■ HOW TO COMPLETE THIS TASK: Output every line of the listing as it stands.

■ DATASET CONTENT:
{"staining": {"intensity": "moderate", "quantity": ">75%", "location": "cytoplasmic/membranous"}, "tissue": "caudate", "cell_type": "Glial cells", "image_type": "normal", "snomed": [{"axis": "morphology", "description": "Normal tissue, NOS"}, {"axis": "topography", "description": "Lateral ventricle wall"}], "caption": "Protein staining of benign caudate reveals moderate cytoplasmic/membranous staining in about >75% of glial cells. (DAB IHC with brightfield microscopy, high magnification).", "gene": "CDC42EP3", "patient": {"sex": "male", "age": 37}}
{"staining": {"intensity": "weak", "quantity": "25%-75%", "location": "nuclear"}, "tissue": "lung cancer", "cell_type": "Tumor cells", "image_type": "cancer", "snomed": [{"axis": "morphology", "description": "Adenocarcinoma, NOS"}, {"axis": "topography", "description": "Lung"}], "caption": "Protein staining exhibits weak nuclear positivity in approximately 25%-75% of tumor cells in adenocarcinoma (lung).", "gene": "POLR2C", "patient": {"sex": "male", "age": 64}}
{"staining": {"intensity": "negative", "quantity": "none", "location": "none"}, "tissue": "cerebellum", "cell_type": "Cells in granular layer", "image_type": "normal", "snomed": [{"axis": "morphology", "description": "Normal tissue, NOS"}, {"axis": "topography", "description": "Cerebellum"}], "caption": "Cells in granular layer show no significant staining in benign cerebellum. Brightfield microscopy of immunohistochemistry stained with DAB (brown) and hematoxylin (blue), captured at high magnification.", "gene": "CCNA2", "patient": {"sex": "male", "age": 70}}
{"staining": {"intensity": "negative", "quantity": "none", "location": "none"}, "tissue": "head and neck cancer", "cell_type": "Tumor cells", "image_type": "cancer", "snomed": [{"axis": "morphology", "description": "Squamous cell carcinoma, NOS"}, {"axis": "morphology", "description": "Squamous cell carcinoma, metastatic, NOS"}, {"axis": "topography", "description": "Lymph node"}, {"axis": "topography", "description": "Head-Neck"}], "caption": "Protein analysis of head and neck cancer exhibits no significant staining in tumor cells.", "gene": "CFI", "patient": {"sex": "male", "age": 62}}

■ EXERCISE ANSWER:
{"staining": {"intensity": "moderate", "quantity": ">75%", "location": "cytoplasmic/membranous"}, "tissue": "caudate", "cell_type": "Glial cells", "image_type": "normal", "snomed": [{"axis": "morphology", "description": "Normal tissue, NOS"}, {"axis": "topography", "description": "Lateral ventricle wall"}], "caption": "Protein staining of benign caudate reveals moderate cytoplasmic/membranous staining in about >75% of glial cells. (DAB IHC with brightfield microscopy, high magnification).", "gene": "CDC42EP3", "patient": {"sex": "male", "age": 37}}
{"staining": {"intensity": "weak", "quantity": "25%-75%", "location": "nuclear"}, "tissue": "lung cancer", "cell_type": "Tumor cells", "image_type": "cancer", "snomed": [{"axis": "morphology", "description": "Adenocarcinoma, NOS"}, {"axis": "topography", "description": "Lung"}], "caption": "Protein staining exhibits weak nuclear positivity in approximately 25%-75% of tumor cells in adenocarcinoma (lung).", "gene": "POLR2C", "patient": {"sex": "male", "age": 64}}
{"staining": {"intensity": "negative", "quantity": "none", "location": "none"}, "tissue": "cerebellum", "cell_type": "Cells in granular layer", "image_type": "normal", "snomed": [{"axis": "morphology", "description": "Normal tissue, NOS"}, {"axis": "topography", "description": "Cerebellum"}], "caption": "Cells in granular layer show no significant staining in benign cerebellum. Brightfield microscopy of immunohistochemistry stained with DAB (brown) and hematoxylin (blue), captured at high magnification.", "gene": "CCNA2", "patient": {"sex": "male", "age": 70}}
{"staining": {"intensity": "negative", "quantity": "none", "location": "none"}, "tissue": "head and neck cancer", "cell_type": "Tumor cells", "image_type": "cancer", "snomed": [{"axis": "morphology", "description": "Squamous cell carcinoma, NOS"}, {"axis": "morphology", "description": "Squamous cell carcinoma, metastatic, NOS"}, {"axis": "topography", "description": "Lymph node"}, {"axis": "topography", "description": "Head-Neck"}], "caption": "Protein analysis of head and neck cancer exhibits no significant staining in tumor cells.", "gene": "CFI", "patient": {"sex": "male", "age": 62}}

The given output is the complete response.